Awakening these latent energies feels good. On many levels. Perhaps you become gifted with especially keen insight into the emotional lives of those close to you. Or maybe you are inspired to write the finest poem of your life. Or maybe that burrito just tastes way too fucking good. Or maybe you suddenly grasp an overarching pattern in your own behavior which has been holding you back. Or maybe you suddenly grasp an overarching pattern in human history which has been holding us back. Or maybe you paint an incredible abstract painting that turns out to spell something in Arabic when held to a mirror. Or maybe sex is better than ever before. Or maybe you gain renewed appreciation for the genius of the last track on Revolver. Or maybe you and your friends just laugh and laugh and laugh.

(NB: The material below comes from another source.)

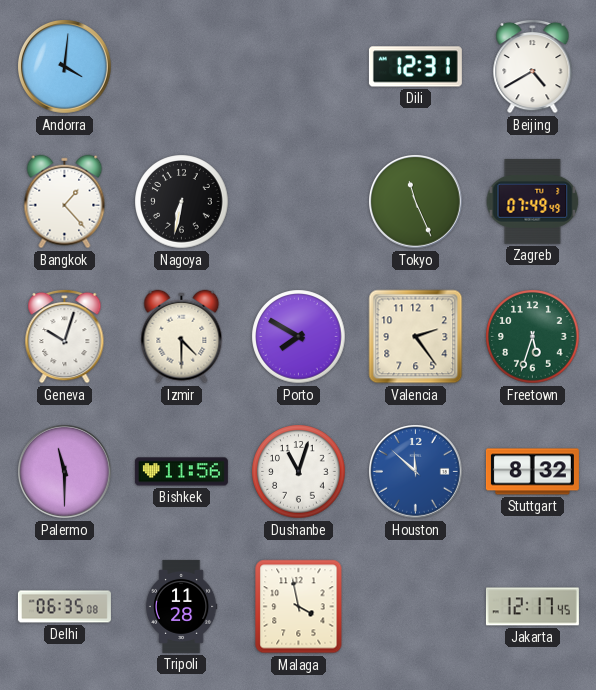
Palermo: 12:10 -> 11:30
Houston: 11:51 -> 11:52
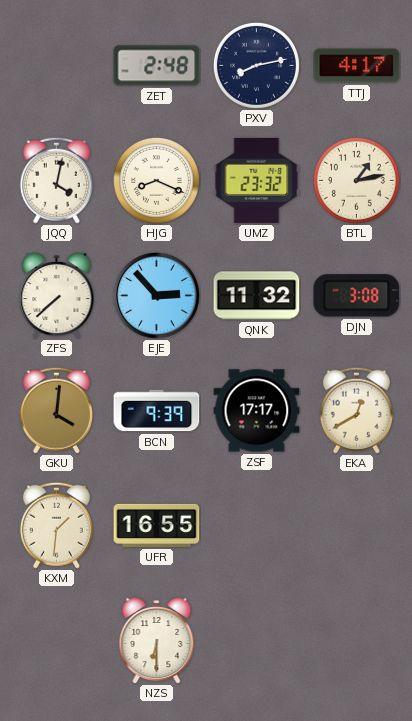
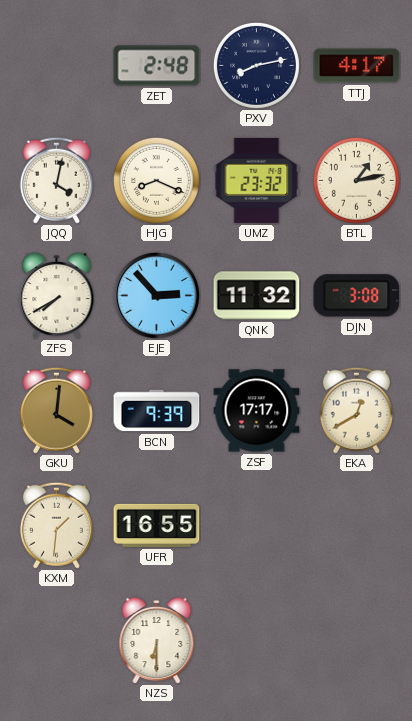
ZFS: 7:38 -> 7:40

But inevitably, there is a come-down, a slap-back. Sometimes we just need to rest and re-charge. But sometimes we feel like we've been run-over by a truck. Or want to jump off a cliff. The energies our drug use releases are then depleted. Dissipated. Lost. Proper drug use, safe, responsible and moderate, allows time for at least partial recovery of what is lost. Perhaps even total recovery. But I, Jon Levin, wasn't moderate. I just kept releasing the energy, and enjoying amazingly vivid, intense experiences, both sensory and extra-sensory. But all the while, these energies were being depleted and I wasn't allowing time for recovery.

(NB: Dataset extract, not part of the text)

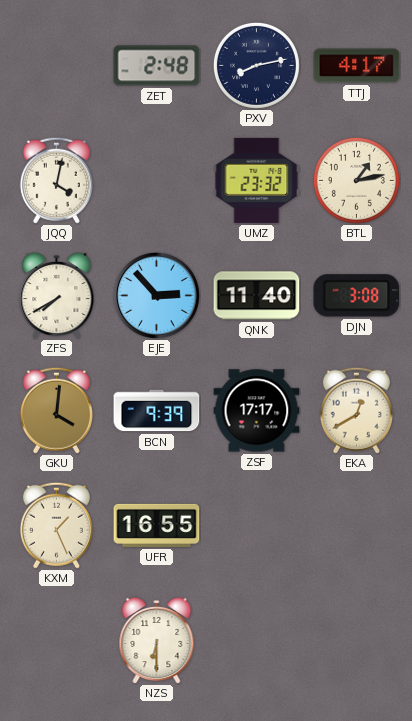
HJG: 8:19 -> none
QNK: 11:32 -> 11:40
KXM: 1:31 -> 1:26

Now there's not much left to recover. I did stop short of total depletion, but not by much. I am definitely left with a feeling of having "fallen from grace". Though, even now, I know that I'm not completely out of the game. I just have to work a bit harder than I used to and be very very VERY careful around all the people I love who continue to make drug-use a regular part of their lives.

Too bad for me. But if anyone out there learns from my mistake, so much the better.

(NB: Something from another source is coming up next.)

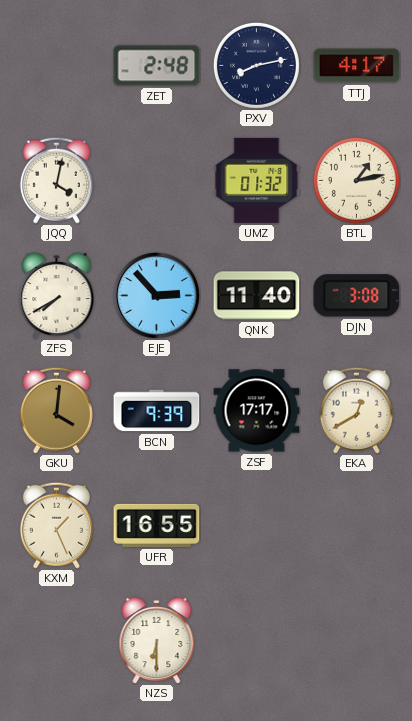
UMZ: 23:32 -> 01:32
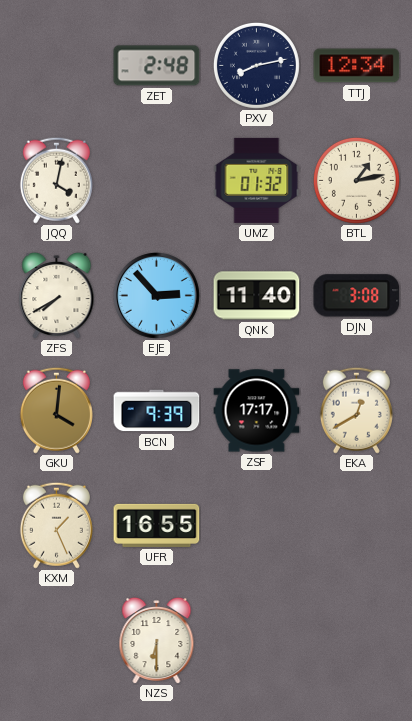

DRUGS ARE GOOD! USE DRUGS! BUT THEY ARE POWERFUL! SO USE THEM CAREFULLY AND IN MODERATION!

THOUGH IF YOU WANT A JOB AT CABLEVISION, MAYBE NOT AT ALL.

peace, y'all.

Friday, December 7, 2007

I'm Old

I just realized how old I am. You see... this morning, I turned a corner in my life, and am now faced with a concrete unwavering signifier of my oldness. I used to be one way, and now I am another. Just this morning, I discovered that I, Jon Levin, now actually kind of like... raisins in my breakfast cereal.


Now get off of my lawn before I call the cops!

Wednesday, December 5, 2007

There Should be a Law

I've worked in some swanky places, and some not-so-swanky places. The building I currently work in -- 11 Penn Plaza -- was built in 1923 and the lobby is actually pretty grand, in an old-school elegant way. So I was a little worried that with the onset of the Christmas Season, the people in charge of such things would decorate our lobby with holiday festoonery leaning toward the tackier, stupider end of the spectrum. The first morning I arrived to see the decorations in place, I was pleasantly surprised to see that they were all extremely tasteful and appropriately elegant for the architecture in question. A truly lovely first rate job, to make even the scroogiest cynic feel the joy of the season during that brief moment actually spent in the lobby, between one's commute through the cold and the bleak, and one's stressed-out office environment. I found myself actually envying the security guards stationed in the lobby all day.

Until...

They added the sound-system.

Playing the Christmas music.

Now... there's obviously a spectrum of Christmas music out there, with lovely tasteful Christmas music at one end, and horrible nauseating make-you-want-to-jam- ice-picks-into-your-ears Christmas music at the other.

Guess which end of the spectrum 100% of our lobby music is on.

The otherwise beautiful environment has been destroyed by sonic wallpaper made of turds. Christmas turds, but turds nonetheless.

So now, I speed through the lobby like Indiana Jones running out of that booby-trapped cave, so as not to get hit with any turd laced christmas song arrows shot from the open mouth of Celine Dion's death-head. An opportunity to impart a little aesthetic appreciation, some sanity and calm, replaced by yet one more crass stress-inducer, just because somebody in charge of something has got shit-for-taste in music.

When I'm King of New York, those people will not be allowed near the public iPod.